(What is required):
Reproduce each record exactly. The pictures should be skipped.
· · · · · · ·
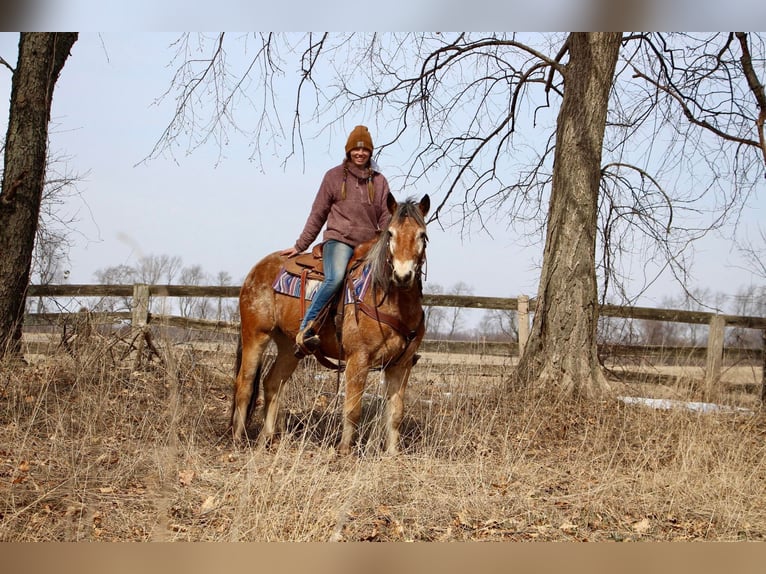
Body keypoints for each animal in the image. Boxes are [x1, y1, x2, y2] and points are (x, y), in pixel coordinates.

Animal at [228, 196, 432, 456]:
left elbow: (396, 413)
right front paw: (344, 451)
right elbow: (353, 410)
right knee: (244, 384)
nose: (403, 276)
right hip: (255, 335)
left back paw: (268, 439)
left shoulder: (401, 365)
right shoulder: (358, 359)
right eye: (391, 234)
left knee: (272, 382)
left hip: (289, 347)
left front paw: (392, 454)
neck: (386, 299)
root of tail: (256, 270)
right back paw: (237, 439)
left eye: (422, 235)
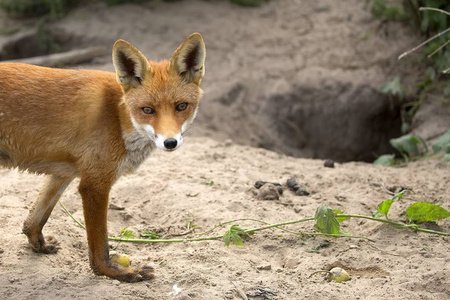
· · · · · · ·
(Task answer):
Body keypoints for each animal in the image. Boxes are [x1, y1, x2, y2] and points are (x, y), in pixel coordinates.

Animal at [228, 196, 432, 456]:
left elbow: (396, 413)
right front paw: (344, 451)
right elbow: (353, 410)
right knee: (244, 384)
nose: (403, 276)
right hip: (255, 335)
left back paw: (268, 439)
left shoulder: (401, 365)
right shoulder: (358, 359)
right eye: (391, 234)
left knee: (272, 382)
left hip: (289, 347)
left front paw: (392, 454)
neck: (386, 299)
root of tail: (256, 270)
right back paw: (237, 439)
left eye: (422, 235)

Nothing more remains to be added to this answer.